As the Unite union rules out tanker driver strikes over easter, Channel 4 News asks what is fuelling the current petrol crisis?
Around 2,000 members of the Unite union at seven distribution companies (Wincanton, DHL, Hoyer, BP, J.W Suckling, Norbert Dentressangle and Turners) have voted to strike. Unite drivers account for 90 per cent of staff supplying UK petrol forecourts and industrial action could take place on 3 April.
The move is the result of a dispute over terms and conditions and safety standards. Unite said there had been “unrelenting attacks” on drivers’ terms and conditions, adding that it had been trying to establish a forum to agree industry-wide best practice on issues such as safety and training.
As well as Esso and Shell, retailers such as supermarket chains Asda, Tesco and Sainsbury’s all use the chains for their deliveries. The distribution companies also supply the UK’s airports.
Unite drivers say they want common standards on training, health and safety, and working conditions and for there to be official monitoring of these through a forum. Unite says the drivers are also unhappy about their pensions which they say in some cases has meant drivers having several different providers in 10 years.

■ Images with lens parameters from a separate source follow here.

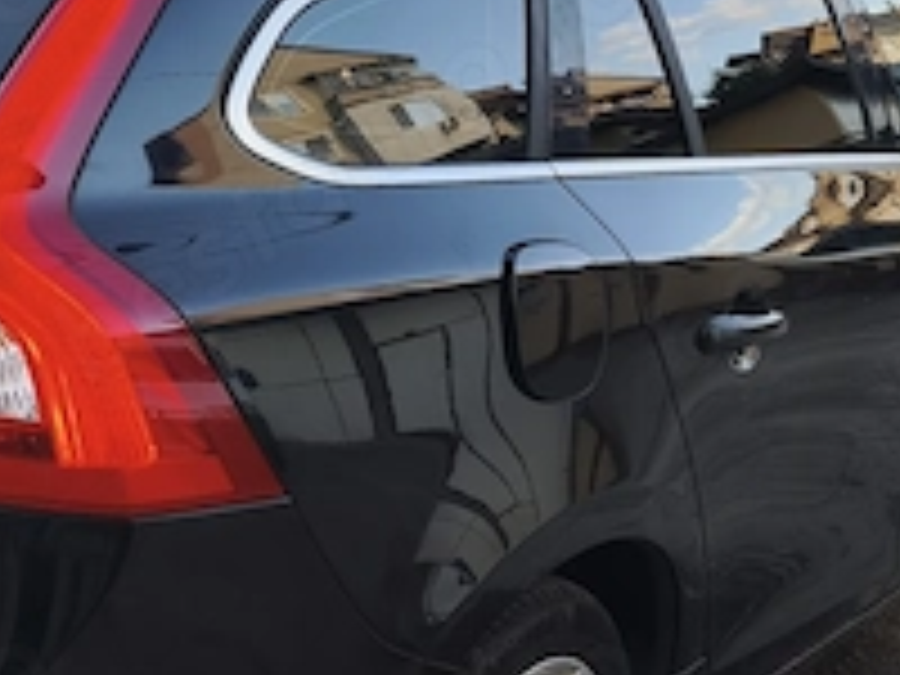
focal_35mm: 69
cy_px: 220
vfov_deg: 21.2
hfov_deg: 27.3
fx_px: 1794
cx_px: 108
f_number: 1.6
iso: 50
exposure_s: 1/274
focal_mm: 6.57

Tanker drivers work 12 hour shifts, driving a 44 tonne vehicle, holding between 36,000 and 40,000 litres of petroleum product.
Wincanton, one of the companies whose drivers are threatening to strike says it has been involved in developing a forum though it has excluded pay from the forum’s remit. It says a sector-wide collective arrangement for pay, working conditions and hours is “impractical and inappropriate” due to differing types of operations and other factors. It says it has not received notification of action.
Unite drivers supply fuel to 90 per cent of the UK’s forecourts and the union said a strike could close up to 7,900 petrol stations.
The government convened a meeting of the COBRA emergency committee to discuss how it would handle a strike. One of its options is to use “a couple of hundred” military personnel to drive delivery tankers and there are reports that RAF drivers are being trained for tanker driving duty.
Cabinet Office Minister Francis Maude raised eyebrows when he suggested drivers may want to fill up jerrycans as a “sensible precaution”.